Remembering Professor Raanan Lipshitz, an influential founding member of the Naturalistic Decision Making (NDM) movement.


Photograph by Robert Hoffman

One of the founders of the Naturalistic Decision Making (NDM) movement died on July 26, 2024 — Raanan Lipshitz.

Raanan had been a Professor in the Psychology Department at Haifa University. He was interested in decision making, especially decision making under uncertainty. 

I met Raanan in 1987. The Army Research Institute (ARI) had just initiated a new program to study decision making in messy, real-world settings as opposed to well-controlled laboratory environments. Judith Orasanu had designed the program, with help from Ken Hammond. This was the start of the NDM movement, although we didn’t know it at the time.

ARI hosted a kickoff meeting for Judith’s new program, featuring the researchers who had been working in this space — working independently, and now brought together.  On the first day, Raanan spoke in the morning, describing his previous research, and his approach for the new ARI effort. I was to speak in the afternoon.

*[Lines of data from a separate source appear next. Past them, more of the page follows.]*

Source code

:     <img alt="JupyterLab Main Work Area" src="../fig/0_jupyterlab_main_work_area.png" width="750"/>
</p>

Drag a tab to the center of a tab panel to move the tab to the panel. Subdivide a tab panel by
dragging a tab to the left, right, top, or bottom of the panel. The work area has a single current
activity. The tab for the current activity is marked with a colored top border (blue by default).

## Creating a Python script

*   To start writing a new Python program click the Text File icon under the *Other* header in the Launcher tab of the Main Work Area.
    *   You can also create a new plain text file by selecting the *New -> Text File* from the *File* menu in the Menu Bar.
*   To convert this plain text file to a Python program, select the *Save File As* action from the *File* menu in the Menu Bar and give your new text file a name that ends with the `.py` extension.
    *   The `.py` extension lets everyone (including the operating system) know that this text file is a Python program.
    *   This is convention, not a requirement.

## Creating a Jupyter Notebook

During the lunch break, I was standing behind Raanan in the buffet line. I took the opportunity to tell him how unhappy I was with his talk. He later told me that my remarks put him on guard, and he assumed I was a laboratory researcher offended by his work.

Then I continued, “Yes, I was very unhappy with your talk. You said all the things I was going to say this afternoon.” And in that instant, Raanan knew that he and I were going to be friends for a long time. He was a wonderful friend and colleague.

Raanan later attended the first NDM meeting in Ohio in 1989, and all of the meetings until his health declined. Raanan contributed several chapters to the first NDM book, Decision Making in Action: Models and Methods, including one of the most important chapters describing nine different theoretical approaches to NDM. Download a free copy of the book here.

Raanan’s own work influenced the direction of the NDM movement. His approach was Argument-Driven Action. He later developed a model of decision making under uncertainty — the RAWFS heuristic (Reduction, Assumption-Based Reasoning, Weighing Pros and Cons, Suppression and Hedging) — Lipshitz and Strauss (1997).

Raanan had an advantage that I and many others lacked — he was a practitioner as well as a researcher. He had served in the military, and then in the reserves. So, when he studied the decision making of Army officers, he brought his own expertise to bear. He was an insider with an experiential perspective on the challenging decisions he observed.

Raanan took great pleasure in seeing how the NDM movement progressed and expanded, beyond what we ever had expected. He certainly influenced the direction that NDM took, and the foundations upon which it is built.

References

Lipshitz, R. and Strauss, O., (1997), Coping with uncertainty: A naturalistic decision-making analysis. Organizational Behavior and Human Decision Making, 69, 149-163.